** Opening Dataset records block **
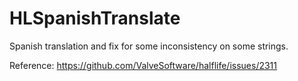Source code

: # HLSpanishTranslate

Spanish translation and fix for some inconsistency on some strings.

Reference: https://github.com/ValveSoftware/halflife/issues/2311
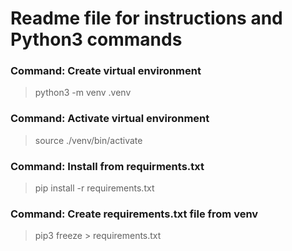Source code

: # Readme file for instructions and Python3 commands
### Command: Create virtual environment
> python3 -m venv .venv
### Command: Activate virtual environment
> source ./venv/bin/activate
### Command: Install from requirments.txt
> pip install -r requirements.txt
### Command: Create requirements.txt file from venv
> pip3 freeze > requirements.txt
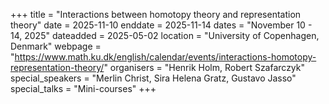 +++
title = "Interactions between homotopy theory and representation theory"
date = 2025-11-10
enddate = 2025-11-14
dates = "November 10 - 14, 2025"
dateadded = 2025-05-02
location = "University of Copenhagen, Denmark"
webpage = "https://www.math.ku.dk/english/calendar/events/interactions-homotopy-representation-theory/"
organisers = "Henrik Holm, Robert Szafarczyk"
special_speakers = "Merlin Christ, Sira Helena Gratz, Gustavo Jasso"
special_talks = "Mini-courses"
+++
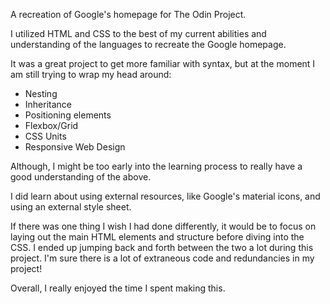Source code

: A recreation of Google's homepage for The Odin Project.

I utilized HTML and CSS to the best of my current abilities and understanding of the languages to recreate the Google homepage.

It was a great project to get more familiar with syntax, but at the moment I am still trying to wrap my head around:

- Nesting
- Inheritance
- Positioning elements
- Flexbox/Grid
- CSS Units
- Responsive Web Design

Although, I might be too early into the learning process to really have a good understanding of the above.

I did learn about using external resources, like Google's material icons, and using an external style sheet.

If there was one thing I wish I had done differently, it would be to focus on laying out the main HTML elements and structure before diving into the CSS. I ended up jumping back and forth between the two a lot during this project. I'm sure there is a lot of extraneous code and redundancies in my project!

Overall, I really enjoyed the time I spent making this.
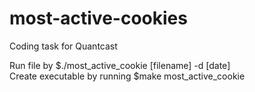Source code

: # most-active-cookies
 Coding task for Quantcast

 Run file by $./most_active_cookie [filename] -d [date] <br>
 Create executable by running $make most_active_cookie
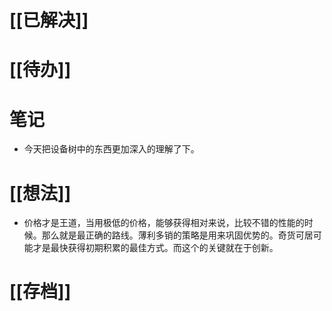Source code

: # [[已解决]]

# [[待办]]

# 笔记
- 今天把设备树中的东西更加深入的理解了下。

# [[想法]]
- 价格才是王道，当用极低的价格，能够获得相对来说，比较不错的性能的时候。那么就是最正确的路线。薄利多销的策略是用来巩固优势的。奇货可居可能才是最快获得初期积累的最佳方式。而这个的关键就在于创新。
# [[存档]]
** Closing Dataset records block **
How to complete this task:
The answer should contain all the material above, copied exactly, and no images.

The answer:
Source code

: # HLSpanishTranslate

Spanish translation and fix for some inconsistency on some strings.

Reference: https://github.com/ValveSoftware/halflife/issues/2311
Source code

: # Readme file for instructions and Python3 commands
### Command: Create virtual environment
> python3 -m venv .venv
### Command: Activate virtual environment
> source ./venv/bin/activate
### Command: Install from requirments.txt
> pip install -r requirements.txt
### Command: Create requirements.txt file from venv
> pip3 freeze > requirements.txt
 +++
title = "Interactions between homotopy theory and representation theory"
date = 2025-11-10
enddate = 2025-11-14
dates = "November 10 - 14, 2025"
dateadded = 2025-05-02
location = "University of Copenhagen, Denmark"
webpage = "https://www.math.ku.dk/english/calendar/events/interactions-homotopy-representation-theory/"
organisers = "Henrik Holm, Robert Szafarczyk"
special_speakers = "Merlin Christ, Sira Helena Gratz, Gustavo Jasso"
special_talks = "Mini-courses"
+++
Source code

: A recreation of Google's homepage for The Odin Project.

I utilized HTML and CSS to the best of my current abilities and understanding of the languages to recreate the Google homepage.

It was a great project to get more familiar with syntax, but at the moment I am still trying to wrap my head around:

- Nesting
- Inheritance
- Positioning elements
- Flexbox/Grid
- CSS Units
- Responsive Web Design

Although, I might be too early into the learning process to really have a good understanding of the above.

I did learn about using external resources, like Google's material icons, and using an external style sheet.

If there was one thing I wish I had done differently, it would be to focus on laying out the main HTML elements and structure before diving into the CSS. I ended up jumping back and forth between the two a lot during this project. I'm sure there is a lot of extraneous code and redundancies in my project!

Overall, I really enjoyed the time I spent making this.
Source code

: # most-active-cookies
 Coding task for Quantcast

 Run file by $./most_active_cookie [filename] -d [date] <br>
 Create executable by running $make most_active_cookie
Source code

: # [[已解决]]

# [[待办]]

# 笔记
- 今天把设备树中的东西更加深入的理解了下。

# [[想法]]
- 价格才是王道，当用极低的价格，能够获得相对来说，比较不错的性能的时候。那么就是最正确的路线。薄利多销的策略是用来巩固优势的。奇货可居可能才是最快获得初期积累的最佳方式。而这个的关键就在于创新。
# [[存档]]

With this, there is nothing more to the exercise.